Mr. Kligerman's name has appeared in antiwar advertisements that the group has run in newspapers and magazines to warn that war in Iraq will not only take a terrible toll in human life but will also hurt the economy and breed terrorism.
In addition, he has given speeches and written op-ed essays criticizing government positions on the war, energy policy and civil rights. Most of all, he has lamented what he calls the hubris that characterizes the Bush administration.
In debates about the war in Iraq and the country's domestic and foreign agendas, such views are not uncommon. What is unusual is for a business executive to express them as publicly - and as often - as Mr. Kligerman does.
He acknowledges that it is easier for him to speak his mind because his company is small and privately owned. Leaders of large, publicly traded companies, on the other hand, generally find it too risky to take a stand on the war - for or against.
The few who have made their feelings known have been harshly rebuked. Richard Abdoo, the chairman and chief executive of the Wisconsin Energy Corporation in Milwaukee, for example, was pilloried as un-American by talk-radio hosts and criticized in an editorial in The Milwaukee Journal Sentinel after he made a private $250 donation last November to the Not in Our Name Project, a group opposed to the war. Mr. Abdoo's name appeared on the group's Web site, as did the name of his company.
A spokesman for Wisconsin Energy said Mr.
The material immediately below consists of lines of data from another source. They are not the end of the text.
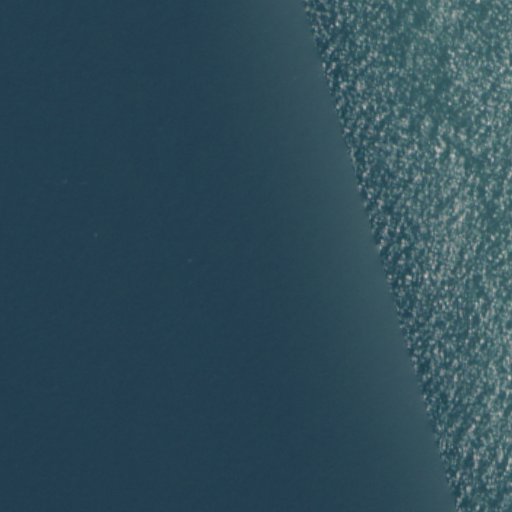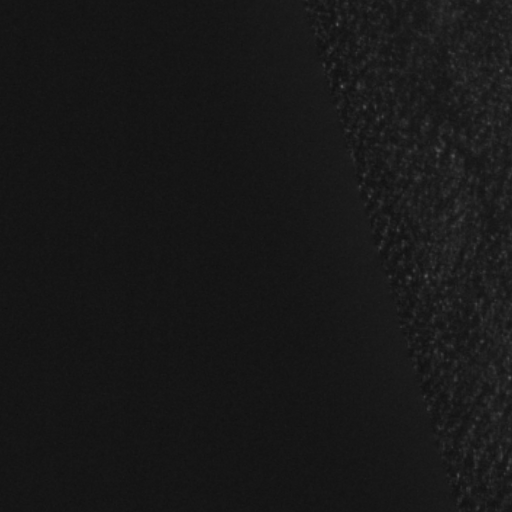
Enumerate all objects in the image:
river: (351, 180)
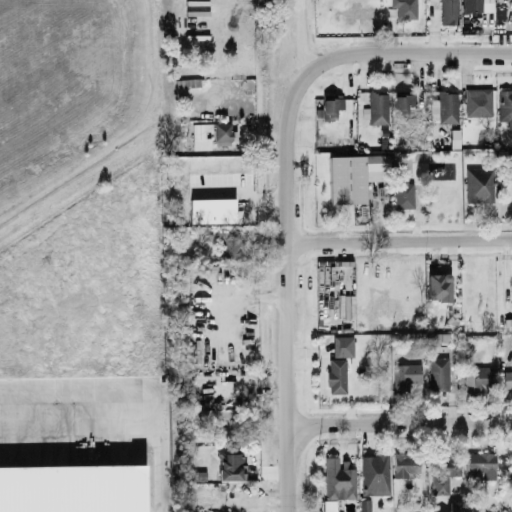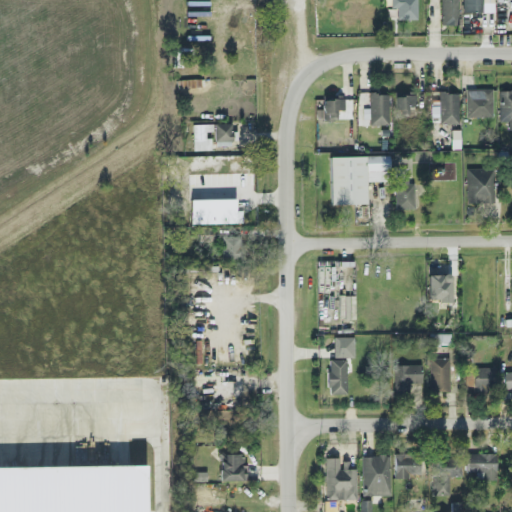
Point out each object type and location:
building: (477, 5)
building: (511, 5)
building: (404, 8)
building: (448, 11)
road: (299, 37)
road: (443, 50)
building: (478, 101)
building: (403, 103)
building: (448, 106)
building: (505, 106)
building: (335, 107)
building: (377, 107)
building: (434, 108)
building: (222, 129)
road: (122, 132)
building: (201, 134)
building: (218, 140)
building: (355, 175)
building: (479, 183)
building: (403, 188)
building: (216, 210)
road: (398, 239)
building: (229, 245)
road: (285, 253)
building: (438, 285)
road: (232, 295)
building: (442, 335)
building: (343, 345)
building: (438, 372)
building: (336, 374)
building: (405, 375)
building: (483, 376)
building: (507, 377)
road: (81, 383)
road: (400, 422)
road: (162, 447)
building: (406, 462)
building: (480, 463)
building: (231, 464)
building: (443, 472)
building: (375, 473)
building: (199, 474)
building: (338, 477)
building: (70, 487)
building: (71, 488)
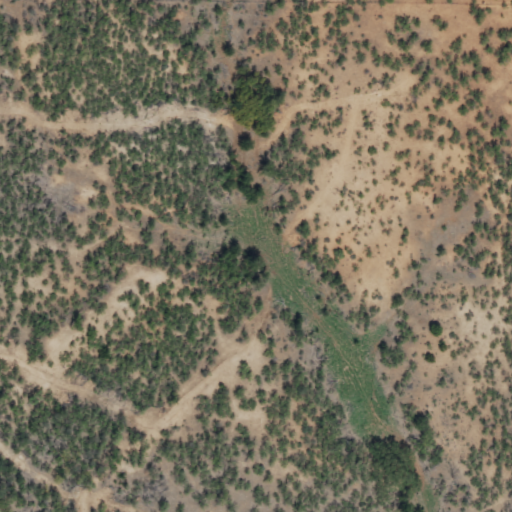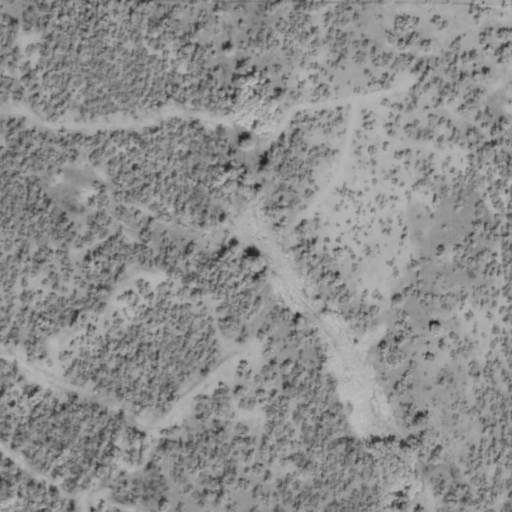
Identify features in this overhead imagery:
road: (251, 10)
road: (500, 257)
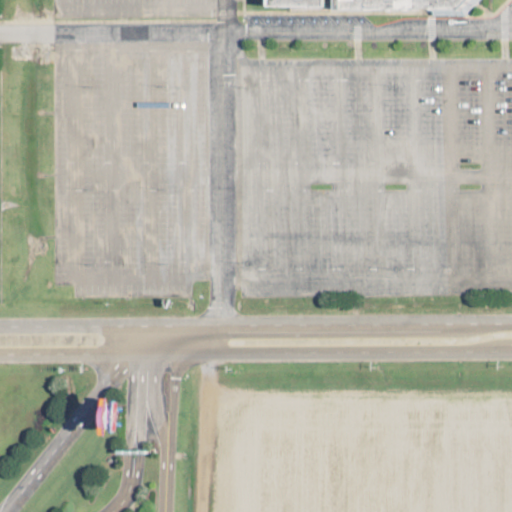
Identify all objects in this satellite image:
building: (342, 6)
road: (223, 16)
road: (256, 31)
road: (367, 175)
road: (221, 191)
road: (256, 324)
road: (255, 350)
road: (176, 381)
road: (152, 383)
road: (78, 417)
road: (133, 419)
road: (166, 475)
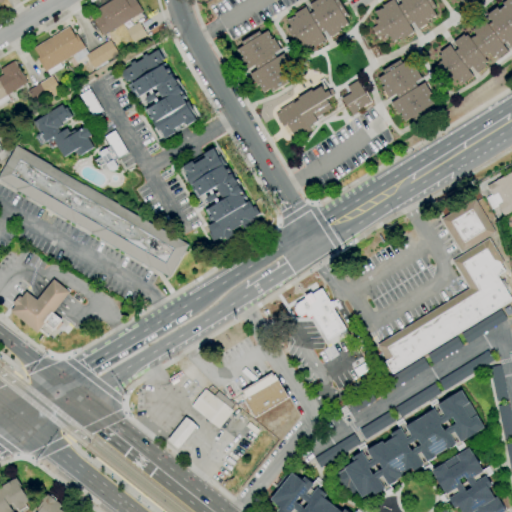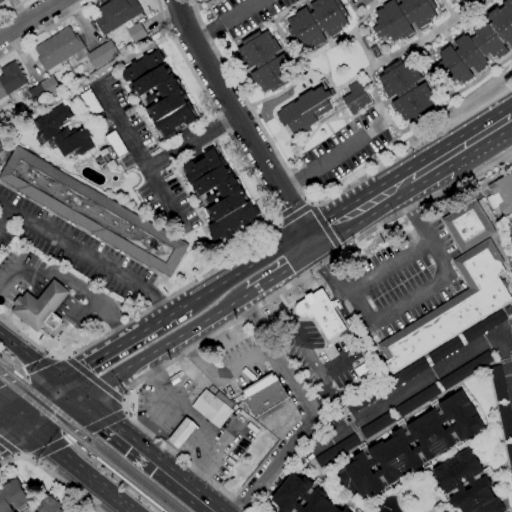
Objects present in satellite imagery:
building: (1, 0)
building: (469, 1)
road: (13, 8)
road: (18, 10)
building: (114, 13)
building: (115, 14)
building: (400, 17)
building: (402, 17)
road: (29, 18)
road: (224, 21)
building: (314, 23)
building: (316, 23)
building: (134, 32)
building: (135, 33)
building: (478, 44)
building: (478, 45)
building: (57, 48)
building: (256, 49)
building: (101, 54)
building: (265, 61)
building: (270, 75)
building: (10, 78)
building: (397, 78)
building: (9, 80)
building: (42, 89)
building: (43, 90)
building: (405, 90)
building: (158, 93)
building: (159, 94)
road: (222, 97)
building: (354, 97)
building: (355, 98)
building: (90, 103)
building: (412, 103)
building: (302, 111)
building: (303, 111)
road: (511, 115)
building: (0, 125)
building: (62, 133)
road: (190, 142)
road: (456, 149)
building: (110, 151)
road: (337, 154)
road: (140, 156)
road: (257, 182)
road: (291, 182)
building: (502, 192)
building: (219, 194)
building: (501, 194)
building: (218, 195)
road: (309, 201)
road: (308, 203)
building: (91, 212)
building: (92, 212)
road: (355, 212)
road: (292, 213)
road: (292, 216)
road: (4, 217)
building: (466, 225)
building: (466, 225)
road: (323, 227)
parking lot: (71, 247)
road: (310, 248)
road: (85, 256)
road: (298, 256)
road: (256, 257)
road: (389, 265)
parking lot: (15, 272)
parking lot: (404, 279)
road: (67, 283)
road: (269, 283)
road: (197, 293)
road: (411, 299)
building: (38, 307)
building: (40, 307)
building: (451, 308)
building: (451, 309)
road: (248, 312)
building: (321, 313)
road: (242, 315)
road: (158, 316)
building: (483, 326)
parking lot: (311, 336)
road: (163, 348)
building: (444, 350)
road: (93, 355)
road: (27, 357)
road: (10, 363)
parking lot: (242, 363)
road: (29, 369)
road: (328, 370)
building: (465, 370)
road: (220, 375)
road: (91, 377)
building: (399, 378)
road: (424, 378)
traffic signals: (54, 380)
building: (497, 383)
road: (156, 389)
building: (262, 394)
building: (263, 394)
road: (321, 394)
road: (30, 395)
traffic signals: (78, 399)
building: (417, 400)
building: (362, 401)
building: (210, 407)
road: (3, 408)
building: (211, 409)
traffic signals: (6, 411)
road: (3, 412)
road: (52, 412)
road: (16, 419)
building: (505, 421)
road: (304, 422)
building: (375, 425)
traffic signals: (27, 428)
building: (181, 433)
road: (13, 435)
road: (74, 435)
road: (188, 437)
railway: (91, 438)
railway: (84, 444)
road: (135, 446)
building: (408, 446)
building: (409, 447)
road: (11, 449)
road: (79, 449)
building: (336, 451)
building: (509, 455)
building: (508, 456)
railway: (95, 457)
road: (79, 469)
road: (50, 475)
building: (464, 484)
building: (466, 484)
building: (12, 496)
building: (301, 497)
building: (301, 497)
building: (12, 498)
building: (48, 505)
building: (49, 505)
building: (443, 511)
building: (443, 511)
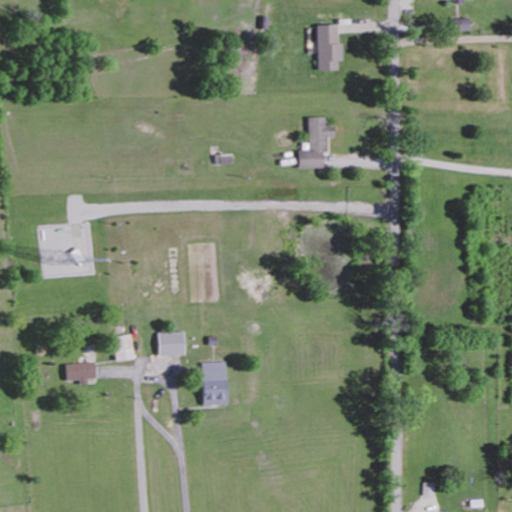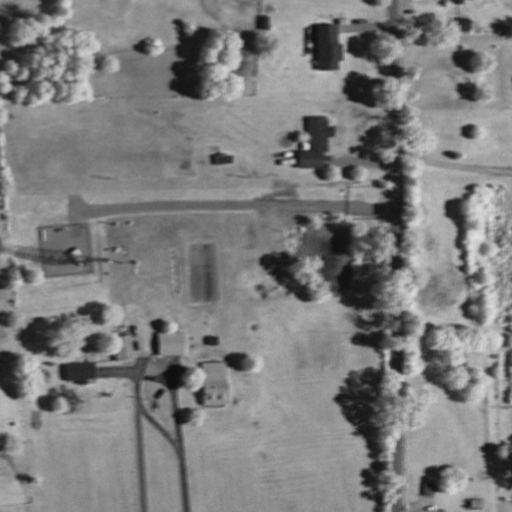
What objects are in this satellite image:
building: (326, 47)
building: (313, 143)
road: (453, 164)
road: (397, 255)
building: (173, 271)
building: (168, 343)
building: (122, 347)
building: (78, 371)
building: (211, 383)
road: (171, 435)
road: (137, 454)
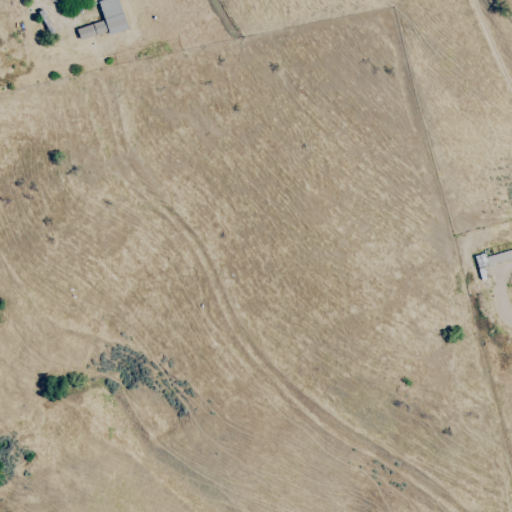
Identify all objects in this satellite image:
road: (53, 6)
building: (104, 21)
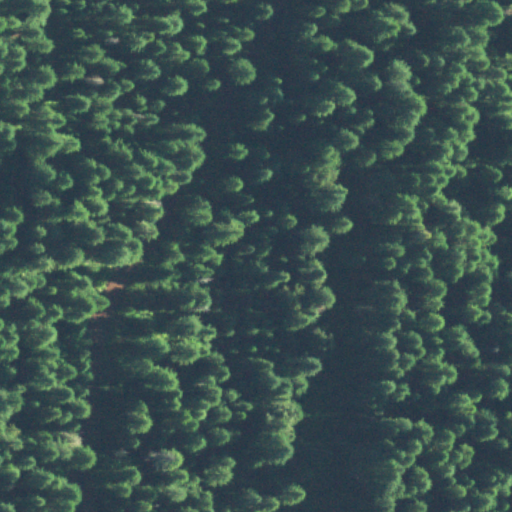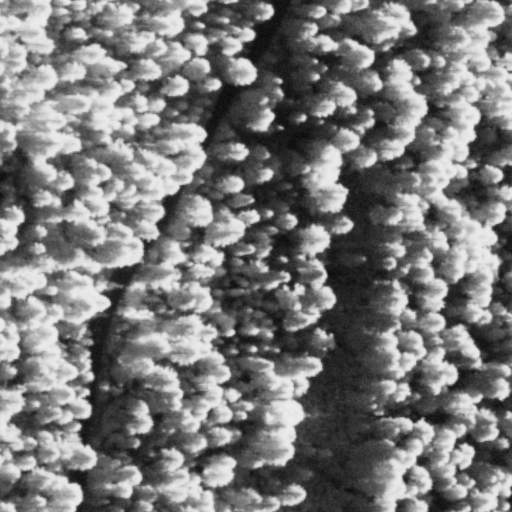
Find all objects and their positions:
road: (132, 245)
Abdoo was trying to put the episode behind him and would not comment on it.
Unlike Hollywood celebrities or other public figures who have been openly critical of the government, corporate executives have a fiduciary responsibility to their shareholders that makes it difficult to separate personal actions from official duties. Not surprisingly, most of the executives who have taken a public stance on the war have been from small or private companies, or are retired.
One notable example is R. Warren Langley, one of dozens of antiwar protesters arrested in mid-March trying to disrupt the Pacific Stock Exchange. Mr. Langley, a former Air Force lieutenant colonel, was president of the exchange from 1996 to 1999.
Mr. Kligerman said he had received no negative reactions to his public comments - and had no second thoughts about making them. "The Bush administration does not embody America," he said. "America to me is not a country that suddenly suspends constitutional rights, imprisons without charge, without access to legal counsel or family."